NFL Changes Domestic Abuse Policy Out of Self Interest
The only reason that a new rule was created is related directly to the fact that Ray Rice is a star player that was caught in the act on film. If it had not been for that video this case, while disappointing, would have been just another day in the NFL. Since 2008 there have now been 14 different instances of players getting arrested for domestic violence, though not all were charged.

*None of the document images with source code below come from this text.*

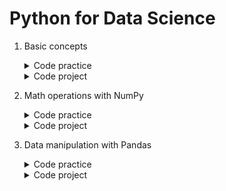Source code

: # Python for Data Science

1. Basic concepts
	<details>
		<summary>Code practice</summary>

	- [Vaccinations dataset](https://github.com/HenestrosaConH/sololearn/tree/main/courses/python-for-data-science/1-introduction/code-practice/vaccinations-dataset)	 
	- [Vaccinations report](https://github.com/HenestrosaConH/sololearn/tree/main/courses/python-for-data-science/1-introduction/code-practice/vaccinations-report)	
	</details>
	<details>
		<summary>Code project</summary>

	- [Basketball players](https://github.com/HenestrosaConH/sololearn/tree/main/courses/python-for-data-science/1-introduction/code-project)
	</details>
2. Math operations with NumPy
	<details>
		<summary>Code practice</summary>

	- [Array of numbers](https://github.com/HenestrosaConH/sololearn/tree/main/courses/python-for-data-science/2-math-operations-with-numpy/code-practice/array-of-numbers)  
	- [Houses on the block](https://github.com/HenestrosaConH/sololearn/tree/main/courses/python-for-data-science/2-math-operations-with-numpy/code-practice/houses-on-the-block)  
	- [Infection cases](https://github.com/HenestrosaConH/sololearn/tree/main/courses/python-for-data-science/2-math-operations-with-numpy/code-practice/infection-cases)  
	- [Take your seat](https://github.com/HenestrosaConH/sololearn/tree/main/courses/python-for-data-science/2-math-operations-with-numpy/code-practice/take-your-seat)  
	</details>
	<details>
		<summary>Code project</summary>

	- [Houses prices](https://github.com/HenestrosaConH/sololearn/tree/main/courses/python-for-data-science/2-math-operations-with-numpy/code-project)
	</details>
3. Data manipulation with Pandas
	<details>
		<summary>Code practice</summary>

	- [Cases and deaths](https://github.com/HenestrosaConH/sololearn/tree/main/courses/python-for-data-science/3-data-manipulation-with-pandas/code-practice/cases-and-deaths)  
	- [Contacts list](https://github.com/HenestrosaConH/sololearn/tree/main/courses/python-for-data-science/3-data-manipulation-with-pandas/code-practice/contacts-list)  
	- [Day of the week](https://github.com/HenestrosaConH/sololearn/tree/main/courses/python-for-data-science/3-data-manipulation-with-pandas/code-practice/day-of-the-week)  
	- [Names and ranks](https://github.com/HenestrosaConH/sololearn/tree/main/courses/python-for-data-science/3-data-manipulation-with-pandas/code-practice/names-and-ranks)  
	- [Number of cases](https://github.com/HenestrosaConH/sololearn/tree/main/courses/python-for-data-science/3-data-manipulation-with-pandas/code-practice/number-of-cases)  
	</details>
	<details>
		<summary>Code project</summary>

	- [COVID data analysis](https://github.com/HenestrosaConH/sololearn/tree/main/courses/python-for-data-science/3-data-manipulation-with-pandas/code-project)
	</details>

When you consider that the NFL stepped in at all it’s a bit of an anomaly. Out of those 14 who were charged, the NFL issued two suspensions: AJ Jefferson was suspended four games in 2013 and LeRoy Hill was suspended for one game and lost an additional game check in 2008. Otherwise, all players involved in domestic disputes were punished by their teams. This usually resulted in a release and nothing more. However, in one extreme instance in 2012 the Vikings suspended cornerback Chris Cook indefinitely (ultimately 10 games) for his gruesome domestic attack that left his girlfriend bloodied and in the hospital.
In other words, the system wasn’t broken. In a case by case approach teams—specifically the Ravens—should have handled the issue themselves without the NFL’s direct involvement. Teams have always done so in an appropriate manner. Instead, desperate to maintain an artificially clean image, the league office stepped in.
“I take responsibility both for the decision and for ensuring that our actions in the future properly reflect our values. I didn’t get it right. Simply put, we have to do better. And we will.” These were the words from commissioner Roger Goodell yesterday as he issued the new policy. Don’t believe it.
Goodell is a man who doesn’t make brash decisions. Before issuing Rice’s two-game suspension he consulted with the Ravens organization, Rice and his fiancee (now wife) Janay, members of the league office, and likely the police as well. He knew every element of this case and decided that two games was fair given the circumstances. Is it truly reasonable to believe that Goodell, the straight-laced, image conscious, disciplinarian, would find himself to be that gravely wrong on his decision? C’mon man! This is nothing but a PR move, don’t buy into it.